WHAT NEEDS TO BE DONE: Copy out the entries that follow exactly, leaving every picture behind.

(Saved entries)
----------

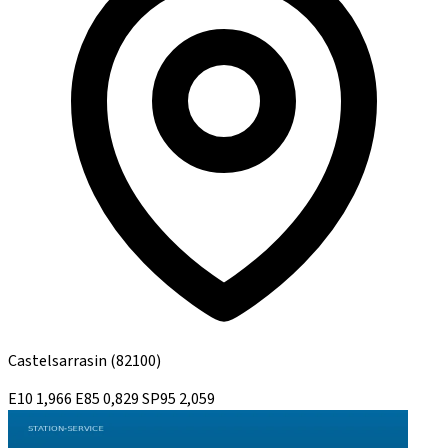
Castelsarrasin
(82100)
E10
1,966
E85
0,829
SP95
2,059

----------

ANSWER SPACE:
Castelsarrasin
(82100)
E10
1,966
E85
0,829
SP95
2,059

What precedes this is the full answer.